• Task input:
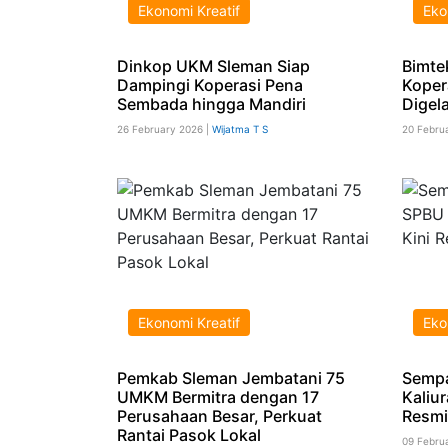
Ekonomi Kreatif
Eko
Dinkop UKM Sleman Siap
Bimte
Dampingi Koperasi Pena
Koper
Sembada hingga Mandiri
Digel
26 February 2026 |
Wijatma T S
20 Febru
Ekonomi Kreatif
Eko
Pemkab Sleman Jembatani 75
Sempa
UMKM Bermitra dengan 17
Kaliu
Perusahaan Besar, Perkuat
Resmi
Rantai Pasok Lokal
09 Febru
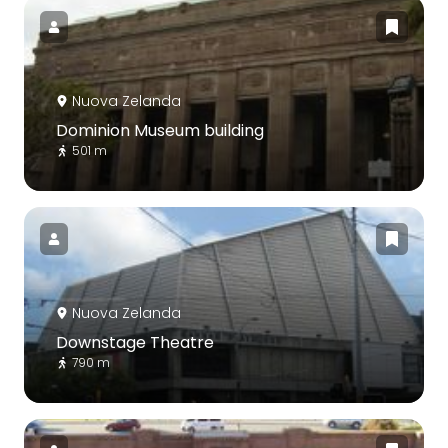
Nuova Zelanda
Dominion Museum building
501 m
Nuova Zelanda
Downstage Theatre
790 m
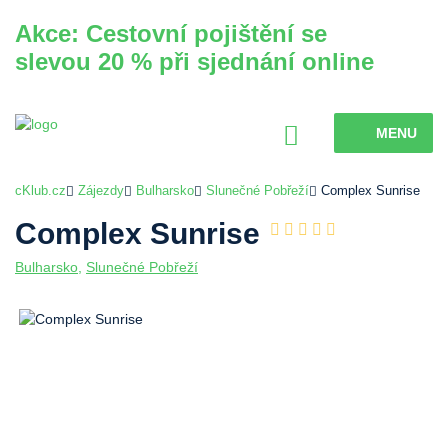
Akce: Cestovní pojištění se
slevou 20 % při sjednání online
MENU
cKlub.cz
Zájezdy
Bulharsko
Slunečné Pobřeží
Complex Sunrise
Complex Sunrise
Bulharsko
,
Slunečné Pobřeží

• Work to be completed: Convert all the lines above into a JSON list of strings, one string per line, with blank lines left out. Leave the pictures out of the list.

• Task solution:
[
  "Ekonomi Kreatif",
  "Eko",
  "Dinkop UKM Sleman Siap",
  "Bimte",
  "Dampingi Koperasi Pena",
  "Koper",
  "Sembada hingga Mandiri",
  "Digel",
  "26 February 2026 |",
  "Wijatma T S",
  "20 Febru",
  "Ekonomi Kreatif",
  "Eko",
  "Pemkab Sleman Jembatani 75",
  "Sempa",
  "UMKM Bermitra dengan 17",
  "Kaliu",
  "Perusahaan Besar, Perkuat",
  "Resmi",
  "Rantai Pasok Lokal",
  "09 Febru",
  "Nuova Zelanda",
  "Dominion Museum building",
  "501 m",
  "Nuova Zelanda",
  "Downstage Theatre",
  "790 m",
  "Akce: Cestovní pojištění se",
  "slevou 20 % při sjednání online",
  "MENU",
  "cKlub.cz",
  "Zájezdy",
  "Bulharsko",
  "Slunečné Pobřeží",
  "Complex Sunrise",
  "Complex Sunrise",
  "Bulharsko",
  ",",
  "Slunečné Pobřeží"
]